_The task_
Return every line of text in the records below, reproduced character for character and in the same order. Leave the pictures out of your answer.

_Data_
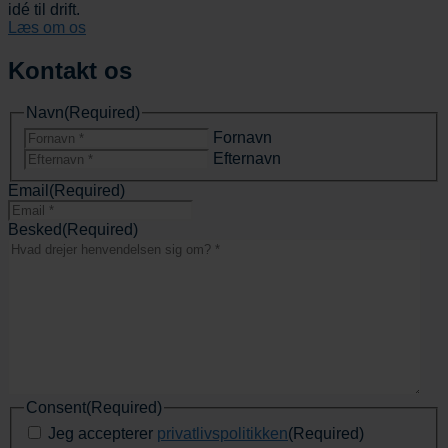
idé til drift.
Læs om os
Kontakt os
Navn
(Required)
Fornavn
Efternavn
Email
(Required)
Besked
(Required)
Consent
(Required)
Jeg accepterer
privatlivspolitikken
(Required)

_Answer below_
idé til drift.
Læs om os
Kontakt os
Navn
(Required)
Fornavn
Efternavn
Email
(Required)
Besked
(Required)
Consent
(Required)
Jeg accepterer
privatlivspolitikken
(Required)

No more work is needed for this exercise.